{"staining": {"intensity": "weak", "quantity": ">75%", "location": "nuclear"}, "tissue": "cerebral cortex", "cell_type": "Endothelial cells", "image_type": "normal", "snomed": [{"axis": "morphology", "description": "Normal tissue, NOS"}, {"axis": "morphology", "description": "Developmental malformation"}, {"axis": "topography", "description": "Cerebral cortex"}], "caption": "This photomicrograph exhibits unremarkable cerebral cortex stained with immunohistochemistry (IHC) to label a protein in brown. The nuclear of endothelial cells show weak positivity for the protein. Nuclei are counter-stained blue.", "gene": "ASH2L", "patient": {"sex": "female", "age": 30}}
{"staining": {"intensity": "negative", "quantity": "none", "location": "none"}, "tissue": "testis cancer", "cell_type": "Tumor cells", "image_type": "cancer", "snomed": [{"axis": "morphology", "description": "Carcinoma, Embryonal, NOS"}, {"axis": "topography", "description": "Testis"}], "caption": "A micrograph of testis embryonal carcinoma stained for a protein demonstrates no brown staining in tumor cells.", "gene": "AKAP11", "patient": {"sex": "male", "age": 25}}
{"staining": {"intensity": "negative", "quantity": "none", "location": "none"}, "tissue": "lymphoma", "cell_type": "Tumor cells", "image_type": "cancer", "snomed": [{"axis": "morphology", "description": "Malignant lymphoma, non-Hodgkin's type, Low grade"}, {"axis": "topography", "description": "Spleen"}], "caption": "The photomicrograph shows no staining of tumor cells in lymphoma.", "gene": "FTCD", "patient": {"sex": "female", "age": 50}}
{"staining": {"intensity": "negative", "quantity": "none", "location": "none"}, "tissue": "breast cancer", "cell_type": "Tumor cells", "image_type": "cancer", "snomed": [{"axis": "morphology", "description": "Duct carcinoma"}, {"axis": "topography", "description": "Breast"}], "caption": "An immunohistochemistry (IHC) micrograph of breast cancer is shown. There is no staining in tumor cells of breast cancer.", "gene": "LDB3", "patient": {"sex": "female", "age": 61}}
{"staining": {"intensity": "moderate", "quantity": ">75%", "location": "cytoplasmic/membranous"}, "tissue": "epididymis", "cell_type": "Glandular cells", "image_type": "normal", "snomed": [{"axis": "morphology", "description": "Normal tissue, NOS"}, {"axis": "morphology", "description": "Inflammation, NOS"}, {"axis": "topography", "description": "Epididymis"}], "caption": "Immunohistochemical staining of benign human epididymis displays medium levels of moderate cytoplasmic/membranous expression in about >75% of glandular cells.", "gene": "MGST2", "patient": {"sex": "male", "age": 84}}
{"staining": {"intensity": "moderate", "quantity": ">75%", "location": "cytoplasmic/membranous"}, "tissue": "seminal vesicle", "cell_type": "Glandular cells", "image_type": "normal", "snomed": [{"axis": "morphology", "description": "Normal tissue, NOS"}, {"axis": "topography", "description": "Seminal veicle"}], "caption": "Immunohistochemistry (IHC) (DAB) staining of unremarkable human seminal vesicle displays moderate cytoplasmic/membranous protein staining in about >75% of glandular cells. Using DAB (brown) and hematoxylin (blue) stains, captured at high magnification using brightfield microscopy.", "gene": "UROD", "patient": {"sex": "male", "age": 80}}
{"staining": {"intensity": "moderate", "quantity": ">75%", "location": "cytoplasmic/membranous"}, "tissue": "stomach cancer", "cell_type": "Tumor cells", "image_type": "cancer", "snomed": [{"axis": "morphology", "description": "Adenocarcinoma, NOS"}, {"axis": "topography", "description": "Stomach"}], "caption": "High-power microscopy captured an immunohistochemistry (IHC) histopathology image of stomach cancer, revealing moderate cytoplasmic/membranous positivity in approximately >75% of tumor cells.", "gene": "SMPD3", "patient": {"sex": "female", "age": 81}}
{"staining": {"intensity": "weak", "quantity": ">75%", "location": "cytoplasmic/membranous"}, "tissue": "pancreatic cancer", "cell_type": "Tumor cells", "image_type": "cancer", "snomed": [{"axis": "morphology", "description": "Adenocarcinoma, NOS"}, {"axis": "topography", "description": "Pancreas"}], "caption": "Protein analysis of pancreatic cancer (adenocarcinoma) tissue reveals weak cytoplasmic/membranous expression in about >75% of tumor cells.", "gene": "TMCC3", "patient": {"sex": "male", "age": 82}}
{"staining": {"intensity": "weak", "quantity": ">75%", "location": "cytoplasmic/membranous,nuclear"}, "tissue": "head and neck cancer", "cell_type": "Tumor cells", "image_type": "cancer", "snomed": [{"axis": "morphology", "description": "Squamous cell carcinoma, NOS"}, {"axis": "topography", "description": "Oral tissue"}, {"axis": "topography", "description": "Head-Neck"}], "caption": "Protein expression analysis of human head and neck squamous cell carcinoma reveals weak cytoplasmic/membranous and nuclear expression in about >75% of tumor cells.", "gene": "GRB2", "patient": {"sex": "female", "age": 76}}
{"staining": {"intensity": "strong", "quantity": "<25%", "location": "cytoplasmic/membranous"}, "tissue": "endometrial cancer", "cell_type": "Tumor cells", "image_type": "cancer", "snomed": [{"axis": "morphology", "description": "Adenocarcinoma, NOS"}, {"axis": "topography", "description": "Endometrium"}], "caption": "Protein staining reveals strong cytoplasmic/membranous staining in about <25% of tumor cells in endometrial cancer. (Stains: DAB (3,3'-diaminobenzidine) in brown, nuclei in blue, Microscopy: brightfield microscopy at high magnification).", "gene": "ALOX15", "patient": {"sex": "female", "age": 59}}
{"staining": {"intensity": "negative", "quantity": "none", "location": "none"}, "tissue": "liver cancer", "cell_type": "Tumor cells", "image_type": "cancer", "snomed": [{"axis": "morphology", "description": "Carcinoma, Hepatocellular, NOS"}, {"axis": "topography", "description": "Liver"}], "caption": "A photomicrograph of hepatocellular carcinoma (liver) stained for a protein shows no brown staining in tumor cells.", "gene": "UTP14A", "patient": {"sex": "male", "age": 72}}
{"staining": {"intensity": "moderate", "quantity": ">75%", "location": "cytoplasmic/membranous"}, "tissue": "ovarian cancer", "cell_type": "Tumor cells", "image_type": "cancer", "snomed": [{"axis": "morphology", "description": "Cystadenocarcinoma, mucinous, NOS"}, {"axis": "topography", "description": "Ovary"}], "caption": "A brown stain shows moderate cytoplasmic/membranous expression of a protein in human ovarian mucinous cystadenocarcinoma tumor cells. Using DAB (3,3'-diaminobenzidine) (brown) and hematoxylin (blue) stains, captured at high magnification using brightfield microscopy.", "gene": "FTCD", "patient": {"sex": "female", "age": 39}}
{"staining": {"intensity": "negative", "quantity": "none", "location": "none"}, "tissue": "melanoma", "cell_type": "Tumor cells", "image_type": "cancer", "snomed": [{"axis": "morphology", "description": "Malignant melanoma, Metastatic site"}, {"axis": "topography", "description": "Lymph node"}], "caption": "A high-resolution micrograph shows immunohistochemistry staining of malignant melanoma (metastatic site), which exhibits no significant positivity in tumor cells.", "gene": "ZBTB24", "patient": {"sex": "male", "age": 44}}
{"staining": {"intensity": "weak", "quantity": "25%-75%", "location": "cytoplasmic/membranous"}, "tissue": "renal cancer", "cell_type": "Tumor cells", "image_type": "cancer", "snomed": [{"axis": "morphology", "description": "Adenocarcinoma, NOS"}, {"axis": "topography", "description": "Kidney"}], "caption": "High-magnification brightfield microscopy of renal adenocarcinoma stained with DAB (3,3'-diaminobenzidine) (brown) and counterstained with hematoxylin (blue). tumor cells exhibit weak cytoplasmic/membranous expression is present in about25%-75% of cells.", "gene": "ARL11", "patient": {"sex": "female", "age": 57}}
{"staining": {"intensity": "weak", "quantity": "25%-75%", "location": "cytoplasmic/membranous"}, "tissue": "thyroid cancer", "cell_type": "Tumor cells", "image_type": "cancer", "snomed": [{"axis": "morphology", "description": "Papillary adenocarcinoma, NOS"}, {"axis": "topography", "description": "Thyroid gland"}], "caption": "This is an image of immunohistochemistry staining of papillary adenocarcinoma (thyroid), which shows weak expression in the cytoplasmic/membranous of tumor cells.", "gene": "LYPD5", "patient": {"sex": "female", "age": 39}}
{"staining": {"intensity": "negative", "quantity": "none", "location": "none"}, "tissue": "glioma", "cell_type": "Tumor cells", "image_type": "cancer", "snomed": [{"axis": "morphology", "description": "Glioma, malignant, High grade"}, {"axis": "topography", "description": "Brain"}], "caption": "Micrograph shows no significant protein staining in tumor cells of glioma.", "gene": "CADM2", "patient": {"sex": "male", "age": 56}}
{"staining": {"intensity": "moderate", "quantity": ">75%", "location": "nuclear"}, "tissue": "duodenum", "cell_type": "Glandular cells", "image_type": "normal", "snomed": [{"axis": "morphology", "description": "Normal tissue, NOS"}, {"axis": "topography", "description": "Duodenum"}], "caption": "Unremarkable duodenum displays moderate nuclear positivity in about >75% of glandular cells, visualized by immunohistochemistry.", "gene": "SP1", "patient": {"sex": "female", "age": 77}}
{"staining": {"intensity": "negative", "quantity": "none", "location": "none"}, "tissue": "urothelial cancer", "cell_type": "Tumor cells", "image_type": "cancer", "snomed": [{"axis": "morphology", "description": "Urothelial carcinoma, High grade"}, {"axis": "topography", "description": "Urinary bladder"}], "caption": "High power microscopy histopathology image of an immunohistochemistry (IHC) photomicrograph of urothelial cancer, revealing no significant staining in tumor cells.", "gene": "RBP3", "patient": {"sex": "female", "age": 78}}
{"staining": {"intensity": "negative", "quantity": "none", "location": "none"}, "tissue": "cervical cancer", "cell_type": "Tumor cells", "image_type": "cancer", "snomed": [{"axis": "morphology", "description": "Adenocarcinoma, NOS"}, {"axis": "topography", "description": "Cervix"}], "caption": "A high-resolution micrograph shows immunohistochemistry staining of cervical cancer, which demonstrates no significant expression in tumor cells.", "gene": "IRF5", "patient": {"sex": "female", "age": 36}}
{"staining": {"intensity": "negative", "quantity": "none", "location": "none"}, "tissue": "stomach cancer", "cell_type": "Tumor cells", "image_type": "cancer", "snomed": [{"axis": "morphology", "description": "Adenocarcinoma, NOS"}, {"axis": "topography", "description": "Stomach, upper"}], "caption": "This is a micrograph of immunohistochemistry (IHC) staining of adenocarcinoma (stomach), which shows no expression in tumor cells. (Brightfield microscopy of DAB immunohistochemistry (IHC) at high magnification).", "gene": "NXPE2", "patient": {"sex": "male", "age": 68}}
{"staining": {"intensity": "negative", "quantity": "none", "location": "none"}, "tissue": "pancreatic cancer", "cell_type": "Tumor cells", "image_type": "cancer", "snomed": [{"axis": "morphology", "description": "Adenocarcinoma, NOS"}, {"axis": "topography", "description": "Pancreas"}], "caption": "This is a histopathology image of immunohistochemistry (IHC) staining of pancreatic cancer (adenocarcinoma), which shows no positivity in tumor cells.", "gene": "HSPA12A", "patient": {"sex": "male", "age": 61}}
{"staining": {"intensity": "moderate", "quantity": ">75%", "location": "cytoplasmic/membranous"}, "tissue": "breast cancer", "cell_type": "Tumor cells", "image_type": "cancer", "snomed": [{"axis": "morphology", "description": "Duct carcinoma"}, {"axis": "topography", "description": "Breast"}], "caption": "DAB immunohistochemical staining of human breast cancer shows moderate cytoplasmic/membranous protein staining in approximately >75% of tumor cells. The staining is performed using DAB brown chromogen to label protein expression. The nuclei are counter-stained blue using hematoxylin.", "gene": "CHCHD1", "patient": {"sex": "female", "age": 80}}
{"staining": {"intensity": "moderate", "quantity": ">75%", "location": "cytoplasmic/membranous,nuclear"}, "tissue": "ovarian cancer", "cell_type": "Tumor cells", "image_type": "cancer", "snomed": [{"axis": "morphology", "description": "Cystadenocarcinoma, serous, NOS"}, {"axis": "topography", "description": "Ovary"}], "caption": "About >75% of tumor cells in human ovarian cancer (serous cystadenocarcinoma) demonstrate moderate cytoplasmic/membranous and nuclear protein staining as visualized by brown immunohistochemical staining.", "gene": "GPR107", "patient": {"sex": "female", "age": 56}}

*Prompt*:
Please give an exact copy of the entries above, from the line with "duodenum displays moderate" down to the line with "power microscopy histopathology", inclusive, and nothing else.

*Written answer*:
{"staining": {"intensity": "moderate", "quantity": ">75%", "location": "nuclear"}, "tissue": "duodenum", "cell_type": "Glandular cells", "image_type": "normal", "snomed": [{"axis": "morphology", "description": "Normal tissue, NOS"}, {"axis": "topography", "description": "Duodenum"}], "caption": "Unremarkable duodenum displays moderate nuclear positivity in about >75% of glandular cells, visualized by immunohistochemistry.", "gene": "SP1", "patient": {"sex": "female", "age": 77}}
{"staining": {"intensity": "negative", "quantity": "none", "location": "none"}, "tissue": "urothelial cancer", "cell_type": "Tumor cells", "image_type": "cancer", "snomed": [{"axis": "morphology", "description": "Urothelial carcinoma, High grade"}, {"axis": "topography", "description": "Urinary bladder"}], "caption": "High power microscopy histopathology image of an immunohistochemistry (IHC) photomicrograph of urothelial cancer, revealing no significant staining in tumor cells.", "gene": "RBP3", "patient": {"sex": "female", "age": 78}}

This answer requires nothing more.